吴邪也难以想象,如此庞大的地宫,就这样盘踞在他们华国的地下千百年无人发觉,现代科技也探测不到。
竟像是凭空出现的一般。
前面的壁画又变了风貌,有人飞天遁地,有人力能扛山,有人御剑飞行,更有人以身沐雷光。
解雨臣不可思议:“什么意思,这是举国修仙?”
黑瞎子挠挠头:“看样子是的,真是不可思议。”
他看向最前面,被易容后的张起灵严密保护的藏海——
真是不可思议,生在这样一个举国修仙的强大王朝,皇夫竟然手无缚鸡之力。
或许是觉察到他的视线,裹在黑袍里故弄玄虚的藏海转头看过来。
昏黄的地宫中,绮丽的壁画和凶险万分的机关,甚至躲在暗处没有出现的,杀伤力极大的“宠物“们。

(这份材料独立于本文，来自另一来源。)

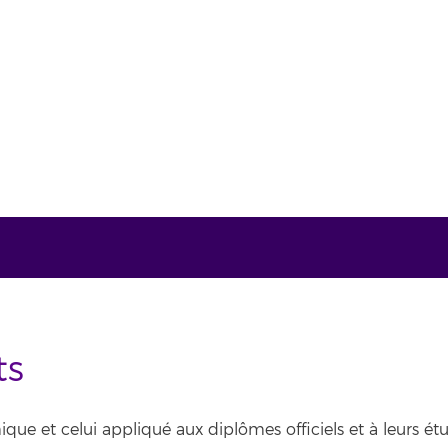
ts
e et celui appliqué aux diplômes officiels et à leurs étu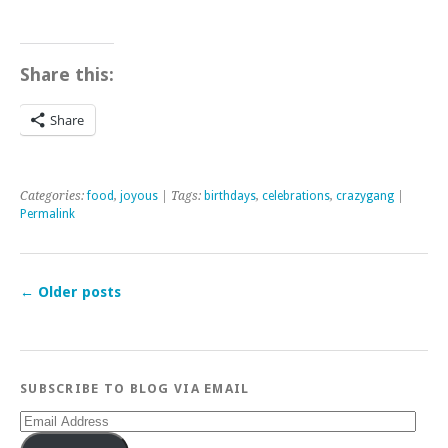
Share this:
Share
Categories:
food
,
joyous
| Tags:
birthdays
,
celebrations
,
crazygang
|
Permalink
←
Older posts
SUBSCRIBE TO BLOG VIA EMAIL
Email
Address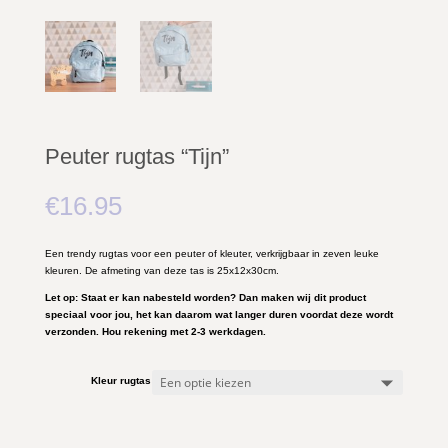
Peuter rugtas “Tijn”
€
16.95
Een trendy rugtas voor een peuter of kleuter, verkrijgbaar in zeven leuke
kleuren. De afmeting van deze tas is 25x12x30cm.
Let op: Staat er kan nabesteld worden? Dan maken wij dit product
speciaal voor jou, het kan daarom wat langer duren voordat deze wordt
verzonden. Hou rekening met 2-3 werkdagen.
Kleur rugtas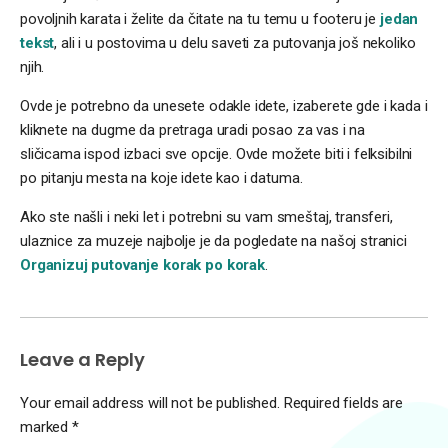
povoljnih karata i želite da čitate na tu temu u footeru je
jedan
tekst
, ali i u postovima u delu saveti za putovanja još nekoliko
njih.
Ovde je potrebno da unesete odakle idete, izaberete gde i kada i
kliknete na dugme da pretraga uradi posao za vas i na
sličicama ispod izbaci sve opcije. Ovde možete biti i felksibilni
po pitanju mesta na koje idete kao i datuma.
Ako ste našli i neki let i potrebni su vam smeštaj, transferi,
ulaznice za muzeje najbolje je da pogledate na našoj stranici
Organizuj putovanje korak po korak
.
Leave a Reply
Your email address will not be published.
Required fields are
marked
*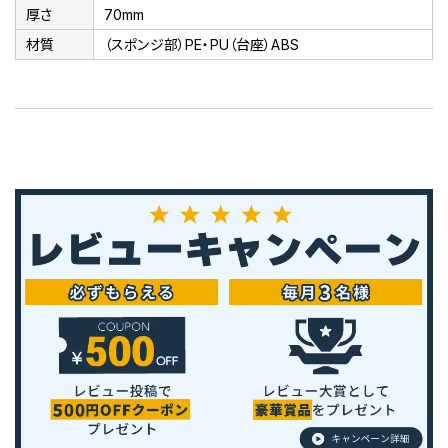
厚さ
70mm
材質
（スポンジ部）PE・PU（台座）ABS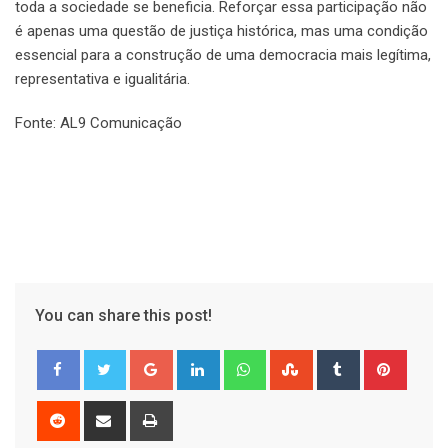
toda a sociedade se beneficia. Reforçar essa participação não
é apenas uma questão de justiça histórica, mas uma condição
essencial para a construção de uma democracia mais legítima,
representativa e igualitária.
Fonte: AL9 Comunicação
You can share this post!
Google+
LinkedIn
Whatsapp
StumbleUpon
Tumblr
Pinter
Reddit
Share
Print
via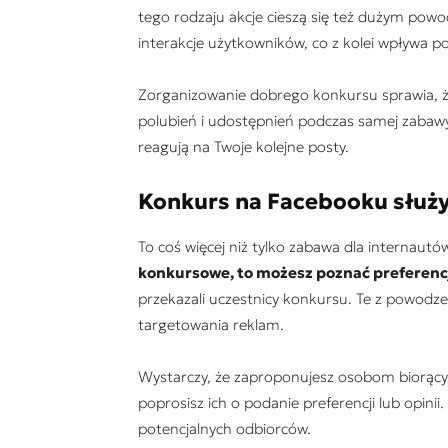
tego rodzaju akcje cieszą się też dużym powo
interakcje użytkowników, co z kolei wpływa p
Zorganizowanie dobrego konkursu sprawia, że
polubień i udostępnień podczas samej zabawy
reagują na Twoje kolejne posty.
Konkurs na Facebooku służ
To coś więcej niż tylko zabawa dla internautó
konkursowe, to możesz poznać preferenc
przekazali uczestnicy konkursu. Te z powod
targetowania reklam.
Wystarczy, że zaproponujesz osobom biorącym
poprosisz ich o podanie preferencji lub opinii
potencjalnych odbiorców.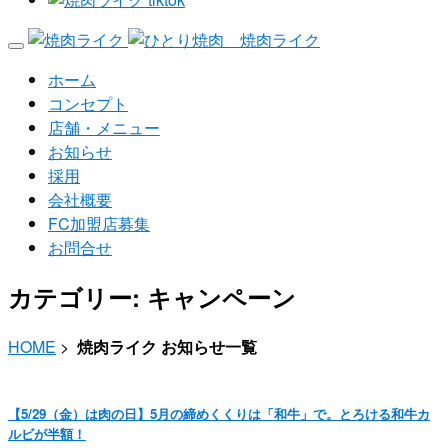
ホーム
コンセプト
店舗・メニュー
お知らせ
採用
会社概要
FC加盟店募集
お問合せ
カテゴリー:
キャンペーン
HOME
>
焼肉ライク お知らせ一覧
【5/29（金）は肉の日】5月の締めくくりは「和牛」で。とろける和牛カ
ルビが半額！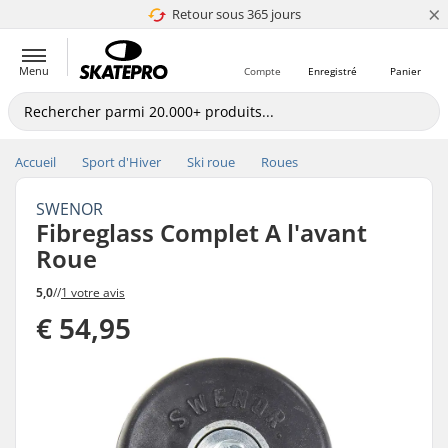
×
Retour sous 365 jours
4.8 de 5
Menu
Compte
Enregistré
Panier
Accueil
Sport d'Hiver
Ski roue
Roues
SWENOR
Fibreglass Complet A l'avant
Roue
5,0
//
1 votre avis
€ 54,95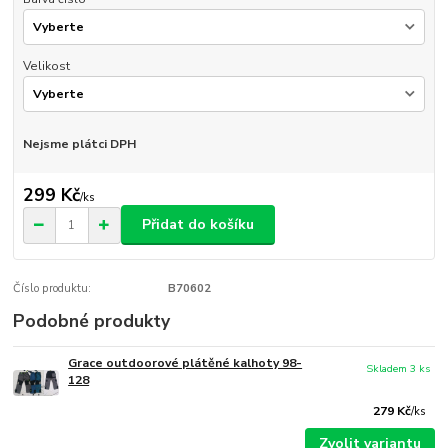
Velikost
Nejsme plátci DPH
299 Kč
/
ks
Přidat do košíku
Číslo produktu:
B70602
Podobné produkty
Grace outdoorové plátěné kalhoty 98-
Skladem 3 ks
128
279 Kč
/
ks
Zvolit variantu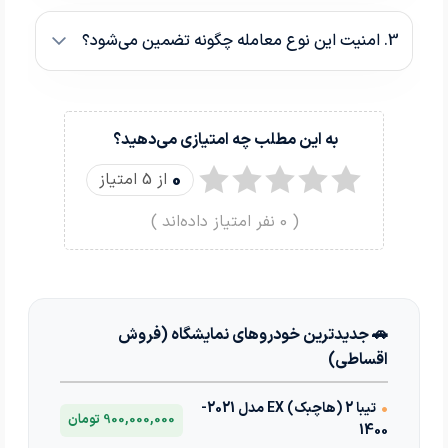
3. امنیت این نوع معامله چگونه تضمین می‌شود؟
به این مطلب چه امتیازی می‌دهید؟
0
از 5 امتیاز
(
0
نفر امتیاز داده‌اند )
🚗 جدیدترین خودروهای نمایشگاه (فروش
اقساطی)
•
تیبا 2 (هاچبک) EX مدل 2021-
900,000,000 تومان
1400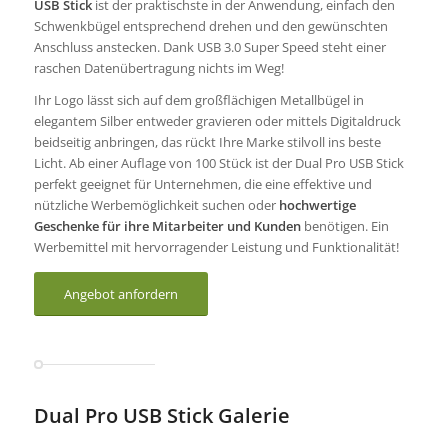
USB Stick
ist der praktischste in der Anwendung, einfach den
Schwenkbügel entsprechend drehen und den gewünschten
Anschluss anstecken. Dank USB 3.0 Super Speed steht einer
raschen Datenübertragung nichts im Weg!
Ihr Logo lässt sich auf dem großflächigen Metallbügel in
elegantem Silber entweder gravieren oder mittels Digitaldruck
beidseitig anbringen, das rückt Ihre Marke stilvoll ins beste
Licht. Ab einer Auflage von 100 Stück ist der Dual Pro USB Stick
perfekt geeignet für Unternehmen, die eine effektive und
nützliche Werbemöglichkeit suchen oder
hochwertige
Geschenke für ihre Mitarbeiter und Kunden
benötigen. Ein
Werbemittel mit hervorragender Leistung und Funktionalität!
Angebot anfordern
Dual Pro USB Stick Galerie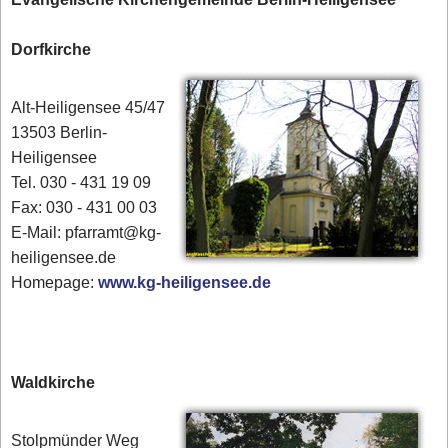
Dorfkirche
Alt-Heiligensee 45/47
13503 Berlin-
Heiligensee
Tel. 030 - 431 19 09
Fax: 030 - 431 00 03
E-Mail: pfarramt@kg-
heiligensee.de
Homepage:
www.kg-heiligensee.de
Waldkirche
Stolpmünder Weg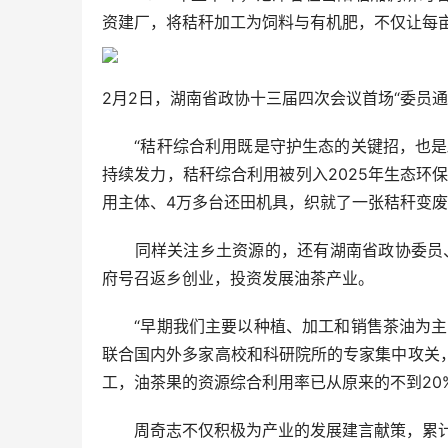
资建厂，将秸秆加工为饲料与有机肥，不仅让每
2月2日，湖南省政协十三届四次会议首场“委员通
“秸秆综合利用既是守护生态的关键招，也是助
持续发力，秸秆综合利用被列入2025年生态环保
用主体、4万多台还田机具，织就了一张秸秆变
同样关注乡土资源的，还有湖南省政协委员、湖
府号召返乡创业，投资发展油茶产业。
“早期我们主要以种植、加工和销售茶油为主，
联合国内外多家高校和科研院所的专家集中攻关
工，油茶果的资源综合利用率已从原来的不到20
周奇志不仅积极为产业的发展建言献策，累计提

暗处危机汹涌,而制造这一切危险的,却是一个文弱俊美的男人。
他裹在暗沉黑袍中的皮肤很白,是多年不见天日的白,周身缠绕着好闻的木质香味,却少有人知,那是埋在地下千年不朽的棺木气味。
他是壁画上无人知晓的大雍文化中,遗留下来的,活生生的人。
黑瞎子在明灭的光线中,似有若无地看着他。
黑瞎子的眼睛和旁人不太一样,他只觉视线中,一会儿出现的是他认识的蒯藏海,一会儿又变成了汪藏海。
藏海在明灭中游走,最后还是停留在光亮中。
“就是这里了。”
他按下机关,最后一道墓门轰然打开。
与外面的瑰丽不同,主墓室中竟十分朴素。
空旷的墓室中,正中的香案上悬挂着一副女帝皇夫并坐图。左边摆着书架桌案,右边是木雕和机关盒子。
好像这里不是墓室,而是墓主人还在生活的地方。